Monday, April 07, 2014

California: Boeing shutting down C-17 military transport production early

 Boeing will shut down production of the last major aircraft built in California in mid-2015, three months earlier than it had predicted, the company said Monday.

The closure of production at Boeing's 1.1 million-square-foot assembly plant in Long Beach will mark the end of production of large aircraft in California, once the center of the aircraft industry in the United States.

The C-17 Globemaster III, a four-engine military transport, is the last large aircraft built in the state that once boasted large aircraft factories in Santa Monica, Long Beach, San Diego, Burbank and Palmdale.

Boeing built 223 C-17s for the U.S. Air Force as well as multiple transports for Australia, the United Kingdom, NATO, Canada, India, Qatar, United Arab Emirates and Kuwait.

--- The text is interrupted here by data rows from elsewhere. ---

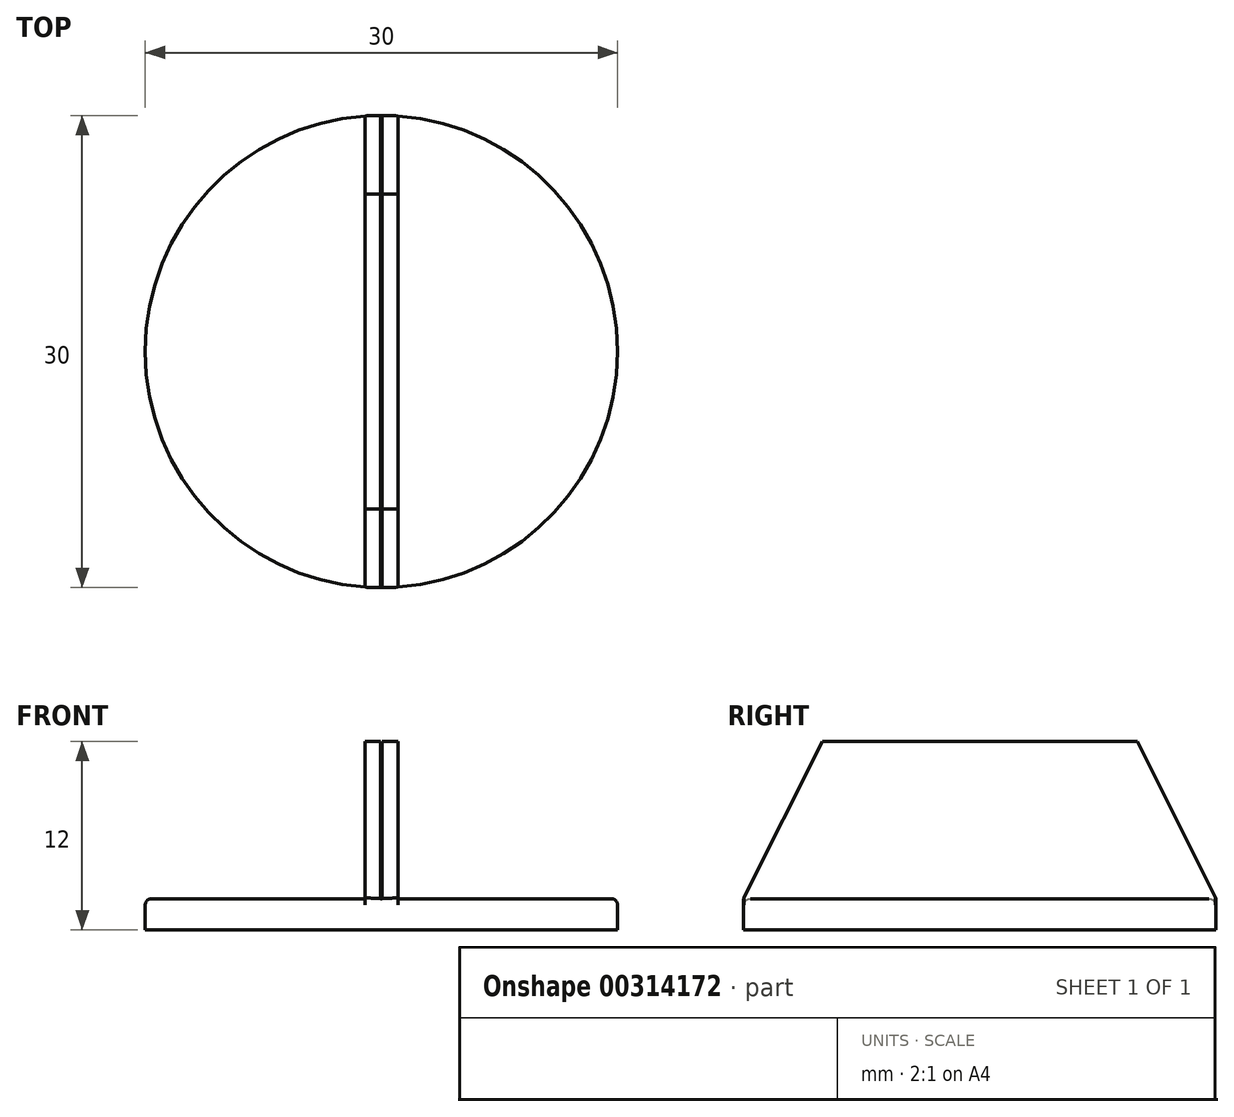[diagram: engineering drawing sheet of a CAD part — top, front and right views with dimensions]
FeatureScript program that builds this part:
annotation { "Feature Type Name" : "Feature", "Feature Type Description" : "" }
export const myFeature = defineFeature(function(context is Context, id is Id, definition is map)
    precondition{}
    {
        {
            var Q0;
            Q0=qCreatedBy(makeId("Top.planeOp"),FACE);
            var sketch = newSketch(context, id + "F0", { "sketchPlane" : qUnion([Q0])});
            skCircle(sketch, "E0", {"center": v(0, 0) * mm, "radius": 15 * mm});
            skCircle(sketch, "E1", {"center": v(0, 0) * mm, "radius": 19.99 * mm});
            skSolve(sketch);
        }
        {
            var Q0;
            Q0=makeQuery(id+"F0.imprint","IMPRINT",FACE,{"disambiguationData":[TD([[makeQuery(id+"F0.imprint","IMPRINT",EDGE,{"derivedFrom":sQuery(id+"F0.wireOp",EDGE,"E0")}),1.0]])]});
            extrude(context, id + "F1", {"entities" : qUnion([Q0]), "depth" : 2 * mm});
        }
        {
            var Q0;
            Q0=qCreatedBy(makeId("Right.planeOp"),FACE);
            var sketch = newSketch(context, id + "F2", { "sketchPlane" : qUnion([Q0])});
            skLineSegment(sketch, "E2.0", {"start": v(-15, 2) * mm, "end": v(15, 2) * mm});
            skLineSegment(sketch, "E3", {"start": v(15, 2) * mm, "end": v(10, 12) * mm});
            skLineSegment(sketch, "E4", {"start": v(10, 12) * mm, "end": v(-10, 12) * mm});
            skLineSegment(sketch, "E5", {"start": v(-10, 12) * mm, "end": v(-15, 2) * mm});
            skLineSegment(sketch, "E6", {"start": v(0, 0) * mm, "end": v(0, -5.15) * mm, "construction": true});
            skSolve(sketch);
        }
        {
            var Q0;
            {var subQ0=sQuery(id+"F2.wireOp",EDGE,"E3");Q0=makeQuery(id+"F2.imprint","IMPRINT",FACE,{"disambiguationData":[TD([[makeQuery(id+"F2.imprint","IMPRINT",EDGE,{"derivedFrom":subQ0}),1.0]])]});}
            extrude(context, id + "F3", {"entities" : qUnion([Q0]), "operationType" : NewBodyOperationType.ADD, "endBound" : BoundingType.SYMMETRIC, "depth" : 2.1 * mm, "hasSecondDirection" : true, "secondDirectionOppositeDirection" : true, "secondDirectionDepth" : 1.05 * mm});
        }
        {
            var Q0;
            Q0 = qSketchRegion(id + "F2", true);
            extrude(context, id + "F4", {"entities" : qUnion([Q0]), "operationType" : NewBodyOperationType.REMOVE, "endBound" : BoundingType.SYMMETRIC, "oppositeDirection" : true, "depth" : 0.1 * mm});
        }
        {
            var Q0;
            {var subQ0=sQuery(id+"F0.wireOp",EDGE,"E0");var subQ1=makeQuery(id+"F1.opExtrude","SWEPT_FACE",FACE,{"disambiguationData":[OSD([subQ0])]});var subQ2=makeQuery(id+"F1.opExtrude","CAP_FACE",FACE,{"disambiguationData":[OSD([subQ0])],"isStart":false});var subQ3=sQuery(id+"F2.wireOp",EDGE,"E2.0");Q0=makeQuery(id+"F3.boolean.opBoolean","SPLIT",EDGE,{"disambiguationData":[topologyDisambiguationEdgeConnected([subQ1,subQ2]),TD([makeQuery(id+"F3.opExtrude","CAP_FACE",FACE,{"disambiguationData":[OSD([subQ3,sQuery(id+"F2.wireOp",EDGE,"E3"),sQuery(id+"F2.wireOp",EDGE,"E4"),sQuery(id+"F2.wireOp",EDGE,"E5")])],"isStart":true})])],"derivedFrom":makeQuery(id+"F1.opExtrude","CAP_EDGE",EDGE,{"disambiguationData":[OSD([subQ0])],"isStart":false})});}
            var Q1;
            {var subQ0=sQuery(id+"F0.wireOp",EDGE,"E0");var subQ1=makeQuery(id+"F1.opExtrude","SWEPT_FACE",FACE,{"disambiguationData":[OSD([subQ0])]});var subQ2=sQuery(id+"F2.wireOp",EDGE,"E2.0");var subQ3=makeQuery(id+"F1.opExtrude","CAP_FACE",FACE,{"disambiguationData":[OSD([subQ0])],"isStart":false});Q1=makeQuery(id+"F3.boolean.opBoolean","SPLIT",EDGE,{"disambiguationData":[topologyDisambiguationEdgeConnected([subQ1,subQ3]),TD([makeQuery(id+"F3.opExtrude","CAP_FACE",FACE,{"disambiguationData":[OSD([subQ2,sQuery(id+"F2.wireOp",EDGE,"E3"),sQuery(id+"F2.wireOp",EDGE,"E4"),sQuery(id+"F2.wireOp",EDGE,"E5")])],"isStart":false})])],"derivedFrom":makeQuery(id+"F1.opExtrude","CAP_EDGE",EDGE,{"disambiguationData":[OSD([subQ0])],"isStart":false})});}
            fillet(context, id + "F5", {"entities" : qUnion([Q0, Q1]), "radius" : 0.4 * mm, "allowEdgeOverflow" : false});
        }
        {
            var Q0;
            Q0=makeQuery(id+"F0.imprint","IMPRINT",FACE,{"disambiguationData":[TD([[makeQuery(id+"F0.imprint","IMPRINT",EDGE,{"derivedFrom":sQuery(id+"F0.wireOp",EDGE,"E0")}),-1.0]])]});
            extrude(context, id + "F6", {"entities" : qUnion([Q0]), "operationType" : NewBodyOperationType.REMOVE, "depth" : 50 * mm});
        }
    });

The production shutdown will idle some 2,200 workers who work on the C-17 assembly line. Some will be offered jobs at other Boeing facilities.

Boeing acquired the C-17 and the Long Beach aircraft assembly plants when it merged with McDonnell Douglas in 1996.  The C-17, a four-engine, high-wing plane, can carry large military vehicles, combat troops and cargo.

Boeing operated McDonnell-Douglas's commercial airplane production facilities at Long Beach for several years building the Boeing 717 twin jet.  Those production plants had built hundreds of commercial jets including the DC-8, DC-10, MD-11, DC-9, MD-80 and MD-90.

The C-17, which was built in a plant on the opposite side of the Long Beach Airport from the former commercial airliner assembly plant,  is the principal aircraft stationed at Pierce County's Joint Base Lewis McChord.

Boeing reportedly considered using the Long Beach plant as a site to build its upcoming 777X, but decided to build that long-range, twin-engine aircraft at Everett after Machinists Union members agreed to a long-term contract with modest increases in pay and benefits.

The C-17 production halt isn't the only assembly shutdown Boeing is facing.  Unless the company receives more orders for its F/A-18 fighter soon, Boeing may shutter the company's production line in St. Louis, Mo. by 2017.